Wednesday, January 9, 2013

Genome Update: Highly variant immune regions retiled as single haplotype paths


Genes encoding for proteins that compose the immune system are constantly evolving in response to selective pressures from pathogens. This rapid host-pathogen co-evolution has led to large families of genes that are highly polymorphic and are often a result of gene duplication and diversification. In GRCh37, the current reference assembly, some chromosome regions encompassing such genes are comprised of components from several different genomic libraries. The lack of a single haplotype and excess allelic variation at such regions hinders haplotype inference using traditional linkage disequilibrium based methodology. In addition, given the polymorphic nature of these genes, paralogs may be missing from the reference assembly. The CHORI-17 BAC library, derived from a hydatidiform mole, is an excellent resource for resolving loci such as these, as it is composed of germline material without any allelic variation. We sequenced clones from CHORI-17 to create a single haplotype across two of these loci: the leukocyte receptor complex (LRC) and the immunoglobulin heavy chain locus (IGH). These new paths have now been released as fix patches in GRCh37.p11.

The LRC on chromosome 19q13.4 is approximately 1 Mbp and contains many genes related to immune response including the LILR (Leukocyte Immunoglobulin-like Receptor) and KIR (Killer Immunoglobulin-like Receptor) gene families (Fig.1). The products of these genes interact with HLA molecules making them important components of the innate immune response. The GRC previously released 8 novel patches providing partial representation of the LRC region for eight different haplotypes. We have now released a fix patch (KB021647.1for this region that provides full representation for the CHORI-17 haplotype. In GRCh38, this patch will be incorporated into the reference chromosome, replacing the GRCh37 mixed haplotype. The CHORI-17 haplotype harbors the common 6.8 kbp LILRA3 deletion, which has been associated with multiple autoimmune disorders such as psoriasis and multiple sclerosis. In addition, the KIR haplotype is the A01 haplotype, which contains the 22 bp frameshift deletion variant of the 2DS4 gene that inactivates the protein.


Fig. 1 LRC CHORI-17 patch
Fig. 1 Top: Alignment of GRCh37 chr. 19 to the LRC region fix patch. Bottom: Alignment of the fix patch and 8 LRC region novel patches to GRCh37 chr. 19. The blue bars represent the tiling paths of chr. 19 (NC_000019.9) and the fix patch (KB021647.1). The region of the fix patch comprised of CHORI-17 clones is highlighted in orange. Genes annotated on the chromosome are shown in green. The gray tracks below represent the alignments: the thin horizontal lines indicate gaps, while the small vertical red bars indicate mismatches.  The red arrows show the location of the LILRA3 deletion in the CHORI-17 haplotype.

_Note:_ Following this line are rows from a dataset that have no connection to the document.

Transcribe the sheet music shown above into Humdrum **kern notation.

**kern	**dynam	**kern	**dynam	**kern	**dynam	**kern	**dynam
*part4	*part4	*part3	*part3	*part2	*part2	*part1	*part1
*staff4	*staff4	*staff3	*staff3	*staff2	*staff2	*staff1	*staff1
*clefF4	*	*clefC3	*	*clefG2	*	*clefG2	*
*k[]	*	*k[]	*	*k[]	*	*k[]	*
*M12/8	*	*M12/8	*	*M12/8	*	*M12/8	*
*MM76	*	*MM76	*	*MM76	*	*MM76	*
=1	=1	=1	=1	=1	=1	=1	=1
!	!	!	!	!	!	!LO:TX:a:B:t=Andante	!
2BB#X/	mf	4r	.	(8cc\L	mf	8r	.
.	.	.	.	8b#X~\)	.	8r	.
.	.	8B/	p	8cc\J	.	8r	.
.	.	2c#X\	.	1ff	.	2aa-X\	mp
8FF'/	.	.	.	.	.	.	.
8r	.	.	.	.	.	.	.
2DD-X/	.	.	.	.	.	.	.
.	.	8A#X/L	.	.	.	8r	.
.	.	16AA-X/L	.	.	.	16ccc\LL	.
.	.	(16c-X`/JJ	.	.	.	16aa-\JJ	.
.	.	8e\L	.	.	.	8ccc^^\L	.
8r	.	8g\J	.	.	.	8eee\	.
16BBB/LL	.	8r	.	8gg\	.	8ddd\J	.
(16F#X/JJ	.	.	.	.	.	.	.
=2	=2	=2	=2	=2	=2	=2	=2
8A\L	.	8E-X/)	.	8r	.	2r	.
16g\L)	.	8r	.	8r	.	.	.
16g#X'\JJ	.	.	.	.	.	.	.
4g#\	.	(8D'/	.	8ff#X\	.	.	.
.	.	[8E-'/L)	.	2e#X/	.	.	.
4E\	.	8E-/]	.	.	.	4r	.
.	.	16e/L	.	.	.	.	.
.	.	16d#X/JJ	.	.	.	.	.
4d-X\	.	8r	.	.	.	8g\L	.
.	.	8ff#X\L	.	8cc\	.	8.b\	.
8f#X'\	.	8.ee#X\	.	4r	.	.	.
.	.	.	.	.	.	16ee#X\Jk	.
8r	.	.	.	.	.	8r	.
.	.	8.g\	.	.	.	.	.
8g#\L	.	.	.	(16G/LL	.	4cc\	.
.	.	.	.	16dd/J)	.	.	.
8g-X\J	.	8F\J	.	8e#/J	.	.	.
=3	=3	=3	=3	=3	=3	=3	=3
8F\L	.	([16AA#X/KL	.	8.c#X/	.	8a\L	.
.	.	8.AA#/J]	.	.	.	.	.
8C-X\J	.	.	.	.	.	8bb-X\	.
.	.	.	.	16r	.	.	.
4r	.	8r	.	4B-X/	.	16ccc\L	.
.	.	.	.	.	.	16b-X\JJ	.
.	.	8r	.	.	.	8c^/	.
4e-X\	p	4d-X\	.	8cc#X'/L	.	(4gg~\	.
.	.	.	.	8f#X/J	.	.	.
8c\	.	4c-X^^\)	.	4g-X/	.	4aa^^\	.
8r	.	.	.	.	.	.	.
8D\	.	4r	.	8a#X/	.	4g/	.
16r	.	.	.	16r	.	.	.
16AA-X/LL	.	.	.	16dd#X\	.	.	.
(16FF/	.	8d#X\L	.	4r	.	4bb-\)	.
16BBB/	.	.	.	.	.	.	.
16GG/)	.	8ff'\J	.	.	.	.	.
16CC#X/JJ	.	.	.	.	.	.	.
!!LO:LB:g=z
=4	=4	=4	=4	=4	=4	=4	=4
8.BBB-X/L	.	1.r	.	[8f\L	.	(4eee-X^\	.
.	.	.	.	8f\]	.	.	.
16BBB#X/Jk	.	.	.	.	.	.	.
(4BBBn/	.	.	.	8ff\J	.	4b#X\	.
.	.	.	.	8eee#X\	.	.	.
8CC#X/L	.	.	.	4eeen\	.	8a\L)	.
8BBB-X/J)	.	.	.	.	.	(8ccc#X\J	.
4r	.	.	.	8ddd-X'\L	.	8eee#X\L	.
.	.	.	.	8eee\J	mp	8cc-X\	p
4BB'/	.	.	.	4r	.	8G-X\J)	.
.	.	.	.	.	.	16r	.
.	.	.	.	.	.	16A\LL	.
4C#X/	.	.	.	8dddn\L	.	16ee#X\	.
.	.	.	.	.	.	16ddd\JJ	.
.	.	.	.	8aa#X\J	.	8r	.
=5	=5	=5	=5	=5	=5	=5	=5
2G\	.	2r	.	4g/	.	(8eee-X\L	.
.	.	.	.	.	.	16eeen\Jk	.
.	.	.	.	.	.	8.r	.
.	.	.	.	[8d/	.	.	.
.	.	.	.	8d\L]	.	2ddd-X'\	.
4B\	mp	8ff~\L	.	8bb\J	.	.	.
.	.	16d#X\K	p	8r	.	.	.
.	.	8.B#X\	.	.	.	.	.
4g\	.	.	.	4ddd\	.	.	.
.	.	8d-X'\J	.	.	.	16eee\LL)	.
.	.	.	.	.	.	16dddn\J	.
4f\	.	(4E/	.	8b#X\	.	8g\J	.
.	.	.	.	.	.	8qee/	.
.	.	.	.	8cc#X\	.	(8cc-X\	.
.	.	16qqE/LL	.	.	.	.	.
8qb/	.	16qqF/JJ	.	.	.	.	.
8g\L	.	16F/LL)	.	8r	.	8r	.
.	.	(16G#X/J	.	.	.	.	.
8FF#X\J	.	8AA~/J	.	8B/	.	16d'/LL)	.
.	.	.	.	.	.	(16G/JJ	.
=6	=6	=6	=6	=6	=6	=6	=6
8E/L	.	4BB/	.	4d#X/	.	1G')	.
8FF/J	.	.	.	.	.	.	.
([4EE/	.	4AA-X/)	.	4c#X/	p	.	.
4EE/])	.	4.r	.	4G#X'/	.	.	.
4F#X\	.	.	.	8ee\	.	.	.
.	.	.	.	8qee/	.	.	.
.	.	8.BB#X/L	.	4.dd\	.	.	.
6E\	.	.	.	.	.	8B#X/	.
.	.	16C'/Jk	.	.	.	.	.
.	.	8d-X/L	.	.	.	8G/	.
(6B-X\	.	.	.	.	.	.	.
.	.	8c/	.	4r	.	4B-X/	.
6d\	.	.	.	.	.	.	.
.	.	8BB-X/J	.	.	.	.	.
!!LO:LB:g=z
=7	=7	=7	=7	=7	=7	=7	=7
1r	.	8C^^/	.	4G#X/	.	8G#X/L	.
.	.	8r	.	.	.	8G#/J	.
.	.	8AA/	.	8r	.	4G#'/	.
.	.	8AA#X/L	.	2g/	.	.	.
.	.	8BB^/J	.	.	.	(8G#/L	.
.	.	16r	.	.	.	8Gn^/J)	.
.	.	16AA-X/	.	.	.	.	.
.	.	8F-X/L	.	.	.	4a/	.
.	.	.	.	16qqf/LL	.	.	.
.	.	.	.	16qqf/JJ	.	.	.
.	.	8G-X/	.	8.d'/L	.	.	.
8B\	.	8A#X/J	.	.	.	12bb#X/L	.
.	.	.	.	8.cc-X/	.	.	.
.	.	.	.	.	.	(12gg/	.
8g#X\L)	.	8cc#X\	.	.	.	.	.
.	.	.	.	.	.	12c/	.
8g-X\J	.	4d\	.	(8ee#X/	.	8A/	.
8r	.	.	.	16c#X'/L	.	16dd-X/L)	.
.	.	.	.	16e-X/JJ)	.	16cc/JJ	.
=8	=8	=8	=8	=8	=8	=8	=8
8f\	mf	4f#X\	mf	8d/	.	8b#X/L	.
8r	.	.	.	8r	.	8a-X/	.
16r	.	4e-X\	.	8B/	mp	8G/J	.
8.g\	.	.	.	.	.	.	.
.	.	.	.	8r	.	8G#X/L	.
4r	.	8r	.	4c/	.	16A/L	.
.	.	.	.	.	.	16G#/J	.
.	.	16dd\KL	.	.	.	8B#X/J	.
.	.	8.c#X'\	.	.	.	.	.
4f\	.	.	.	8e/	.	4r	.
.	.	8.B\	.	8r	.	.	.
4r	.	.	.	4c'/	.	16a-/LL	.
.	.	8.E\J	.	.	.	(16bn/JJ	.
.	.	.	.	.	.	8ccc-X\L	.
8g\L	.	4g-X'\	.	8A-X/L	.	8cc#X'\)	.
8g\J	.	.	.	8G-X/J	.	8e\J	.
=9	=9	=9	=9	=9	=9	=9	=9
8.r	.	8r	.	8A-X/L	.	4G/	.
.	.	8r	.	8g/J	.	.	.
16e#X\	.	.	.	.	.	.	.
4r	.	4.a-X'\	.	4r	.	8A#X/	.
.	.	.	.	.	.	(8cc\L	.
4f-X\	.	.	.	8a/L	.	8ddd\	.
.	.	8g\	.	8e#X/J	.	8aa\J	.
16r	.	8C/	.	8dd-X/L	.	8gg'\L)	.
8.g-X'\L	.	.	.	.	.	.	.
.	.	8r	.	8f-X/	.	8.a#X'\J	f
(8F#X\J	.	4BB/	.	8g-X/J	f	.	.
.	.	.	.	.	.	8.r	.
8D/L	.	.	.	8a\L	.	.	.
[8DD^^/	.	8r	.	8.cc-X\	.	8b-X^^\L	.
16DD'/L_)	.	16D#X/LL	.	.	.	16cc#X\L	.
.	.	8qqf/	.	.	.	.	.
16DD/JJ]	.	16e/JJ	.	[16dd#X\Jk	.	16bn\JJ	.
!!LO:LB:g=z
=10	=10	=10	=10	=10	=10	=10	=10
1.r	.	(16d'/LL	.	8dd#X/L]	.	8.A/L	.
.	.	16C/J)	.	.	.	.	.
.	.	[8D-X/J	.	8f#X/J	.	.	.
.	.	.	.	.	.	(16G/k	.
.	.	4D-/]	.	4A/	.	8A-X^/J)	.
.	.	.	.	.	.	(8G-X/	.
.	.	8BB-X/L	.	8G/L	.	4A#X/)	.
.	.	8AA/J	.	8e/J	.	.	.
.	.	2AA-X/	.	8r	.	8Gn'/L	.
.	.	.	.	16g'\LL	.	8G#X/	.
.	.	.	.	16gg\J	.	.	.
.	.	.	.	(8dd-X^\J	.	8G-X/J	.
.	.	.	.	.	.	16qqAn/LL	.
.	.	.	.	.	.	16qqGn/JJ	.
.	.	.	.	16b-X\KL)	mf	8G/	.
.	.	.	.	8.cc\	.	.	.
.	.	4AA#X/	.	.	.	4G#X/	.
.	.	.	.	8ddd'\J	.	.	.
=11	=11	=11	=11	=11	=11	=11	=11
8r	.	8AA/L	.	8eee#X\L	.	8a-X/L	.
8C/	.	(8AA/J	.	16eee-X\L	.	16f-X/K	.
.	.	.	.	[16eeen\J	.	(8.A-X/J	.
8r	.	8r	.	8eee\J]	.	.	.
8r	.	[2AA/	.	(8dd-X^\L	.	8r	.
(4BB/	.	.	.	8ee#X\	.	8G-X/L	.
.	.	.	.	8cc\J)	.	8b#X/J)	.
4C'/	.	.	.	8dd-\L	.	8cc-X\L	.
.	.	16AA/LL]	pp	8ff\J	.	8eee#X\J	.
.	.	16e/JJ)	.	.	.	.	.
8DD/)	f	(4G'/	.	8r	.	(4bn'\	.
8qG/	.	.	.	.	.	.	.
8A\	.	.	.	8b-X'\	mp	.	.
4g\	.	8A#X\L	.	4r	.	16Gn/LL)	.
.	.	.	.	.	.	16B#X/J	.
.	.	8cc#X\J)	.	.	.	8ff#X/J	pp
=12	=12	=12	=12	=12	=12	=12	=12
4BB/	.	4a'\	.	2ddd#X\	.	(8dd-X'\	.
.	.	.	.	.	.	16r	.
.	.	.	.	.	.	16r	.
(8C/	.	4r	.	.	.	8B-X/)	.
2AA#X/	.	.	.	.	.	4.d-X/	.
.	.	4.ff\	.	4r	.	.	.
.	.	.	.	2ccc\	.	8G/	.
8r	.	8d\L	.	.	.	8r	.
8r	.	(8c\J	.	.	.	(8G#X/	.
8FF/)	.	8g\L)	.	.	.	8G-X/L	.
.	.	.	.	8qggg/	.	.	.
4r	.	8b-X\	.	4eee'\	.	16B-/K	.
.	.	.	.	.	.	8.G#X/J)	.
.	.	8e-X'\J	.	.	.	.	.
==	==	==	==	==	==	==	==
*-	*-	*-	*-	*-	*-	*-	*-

The 1 Mbp IGH locus on chromosome 14q32.33 contains genes that encode for the heavy chain of immunoglobulin molecules that interact with antigen epitopes (Fig. 2). This locus is even more complicated than the LRC given that the IGH genes are subject to somatic rearrangements, and attempts to reconcile the organization of the locus using B-lymphocyte derived material have been difficult. The GRC has now released a fix patch (KB021645.1that provides a single haplotype representation for the majority of this locus, covering the IG variable domain encoding gene segments. The CHORI-17 haplotype adds 101 kbp of previously uncharacterized sequence, including functional IGH variable genes and four large germline copy number variants (Watson and Steinberg, in review).


Fig. 2. Top: Alignment of GRCh37 chr. 14 to the IGH region fix patch. Bottom: Alignment of the fix patch to GRCh37 chr. 14. The blue and gray bars represent the tiling paths of chr. 14 (NC_000014.8) and the fix patch (KB021645.1). The region of the fix patch comprised of CHORI-17 clones is highlighted in orange. Genes annotated on the chromosome are shown in green. The purple bars below represent the alignments: the thin regions indicate gaps, while the small vertical ticks indicate mismatches.

These two updates highlight the utility of using hydatidiform mole BAC libraries for resolving complex, highly duplicated loci of the human genome. By releasing these updates as fix patches to the reference sequence researchers can make use of these high quality sequences to better characterize sequence variation from their own disease association studies ahead of the GRCh38 genome update.